While rutabaga seed will emerge in a few days, it can take a couple of weeks or more for parsnip seeds to germinate. I’ll have to keep watering until the seedlings become established or regular rains return.
When it comes to eating parsnips or rutabaga, I can take them or leave them. So, sixty feet is a lot of root crops to eat. I suppose I’ll develop a taste for them this fall. On the other hand, whatever I don’t eat, I’ll feed to the chickens. During the winter they always enjoy a treat from the garden.
Striped cucumber beetles are public enemy number one when it comes to growing cucumbers.
They are a very colorful and attractive looking beetle with their shiny yellow stripes but they can destroy your entire cucumber crop if you don’t take steps right away to control them.
I’ve already sprayed for them twice this season however, a new population of beetles is starting to show up again.
Cucumber beetles are chewing insects that make holes in the leaves, blossoms and fruit of the plant. They can eat so much of the plant that they can drastically reduce the number of cucumbers the vines are able to produce — and that is bad enough. Worse yet, they spread diseases like bacterial wilt and mosaic virus which can outright kill the plants.
They attack zucchini, winter squash, acorn squash and other vine crops. So, to be on the safe side, check all of your vine crops.
There is also a spotted cucumber beetle that causes the same problems. They look like the striped variety but have spots instead.
Most garden insecticides do a good job killing these pests.
Because of the heat wave and lack of rain, I’ve had to water the garden just to keep the plants alive.
To conserve water, I’ve been syringing the plants one at a time with a watering wand. Syringing — placing water at the base of each individual plant — uses much less water than spraying the entire area with an oscillating or impulse garden sprinkler. It also helps keep the weeds down in between the plants since the soil there is so dry.
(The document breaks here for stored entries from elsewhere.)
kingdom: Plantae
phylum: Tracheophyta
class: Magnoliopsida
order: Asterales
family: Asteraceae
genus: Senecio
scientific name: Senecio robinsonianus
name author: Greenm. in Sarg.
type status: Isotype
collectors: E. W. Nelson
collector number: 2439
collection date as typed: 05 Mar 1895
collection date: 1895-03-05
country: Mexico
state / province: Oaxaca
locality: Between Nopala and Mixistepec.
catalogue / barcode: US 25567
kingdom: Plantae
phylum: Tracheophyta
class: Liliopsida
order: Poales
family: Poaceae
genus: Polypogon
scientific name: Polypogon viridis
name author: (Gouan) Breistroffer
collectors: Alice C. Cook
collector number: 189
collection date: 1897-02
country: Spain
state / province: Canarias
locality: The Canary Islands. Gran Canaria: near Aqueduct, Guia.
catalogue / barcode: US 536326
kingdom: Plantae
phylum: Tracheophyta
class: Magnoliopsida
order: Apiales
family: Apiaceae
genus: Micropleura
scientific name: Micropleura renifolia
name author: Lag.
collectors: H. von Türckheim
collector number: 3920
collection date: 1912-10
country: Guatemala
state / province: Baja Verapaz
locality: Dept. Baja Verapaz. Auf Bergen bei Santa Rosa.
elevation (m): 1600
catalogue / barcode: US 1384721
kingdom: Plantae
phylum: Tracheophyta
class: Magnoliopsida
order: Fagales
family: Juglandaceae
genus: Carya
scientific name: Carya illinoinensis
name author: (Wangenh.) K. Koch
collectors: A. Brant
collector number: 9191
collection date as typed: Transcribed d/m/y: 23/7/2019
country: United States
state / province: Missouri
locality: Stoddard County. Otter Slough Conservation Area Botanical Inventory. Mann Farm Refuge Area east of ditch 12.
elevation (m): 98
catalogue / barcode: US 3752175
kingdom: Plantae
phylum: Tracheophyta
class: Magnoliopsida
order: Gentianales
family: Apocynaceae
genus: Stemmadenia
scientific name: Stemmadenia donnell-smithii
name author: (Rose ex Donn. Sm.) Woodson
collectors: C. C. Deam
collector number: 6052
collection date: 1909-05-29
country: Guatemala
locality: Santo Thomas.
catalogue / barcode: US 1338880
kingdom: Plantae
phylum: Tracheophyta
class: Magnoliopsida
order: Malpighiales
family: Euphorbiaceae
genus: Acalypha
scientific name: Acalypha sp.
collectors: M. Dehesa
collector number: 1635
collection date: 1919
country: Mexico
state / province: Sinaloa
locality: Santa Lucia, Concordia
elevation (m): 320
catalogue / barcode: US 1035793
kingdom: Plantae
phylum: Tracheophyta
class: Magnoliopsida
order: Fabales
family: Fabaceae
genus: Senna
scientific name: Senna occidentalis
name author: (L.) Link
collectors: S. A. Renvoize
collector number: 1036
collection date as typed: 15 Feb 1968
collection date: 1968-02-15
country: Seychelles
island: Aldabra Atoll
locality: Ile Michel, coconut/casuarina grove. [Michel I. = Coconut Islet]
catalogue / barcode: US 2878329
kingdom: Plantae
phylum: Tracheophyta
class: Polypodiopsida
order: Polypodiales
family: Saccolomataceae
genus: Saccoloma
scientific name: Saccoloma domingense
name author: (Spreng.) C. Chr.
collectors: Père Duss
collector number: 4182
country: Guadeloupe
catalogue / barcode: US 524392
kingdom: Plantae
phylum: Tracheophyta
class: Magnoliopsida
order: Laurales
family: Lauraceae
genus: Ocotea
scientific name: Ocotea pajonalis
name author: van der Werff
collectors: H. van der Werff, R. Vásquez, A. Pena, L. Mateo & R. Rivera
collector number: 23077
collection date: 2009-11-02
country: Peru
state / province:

The soil in my garden is so dry it has become hydrophobic. This means the water, instead of soaking into the ground, beads up on the surface like water on a newly-waxed car hood. So when I try to syringe a plant, instead of going down into the soil where the plant can use it, the water just runs off into the garden path. This is a common problem in many soils when they get too dry.
When my soil gets in this condition, I use a surfactant to help the water move into the soil. I keep a box of biodegradable dishwasher detergent in the garden shed just for this purpose. About a tablespoon or so of the detergent to a couple gallons of water does the trick in my soil.
I use my watering can to apply the solution right at the base of the plants. You can see the change it makes as the water sinks right in instead of running off. This saves even more water.
You won’t need to add a surfactant every time you water. The surfactant won’t last all season. So far, the application I made a few weeks ago is still working.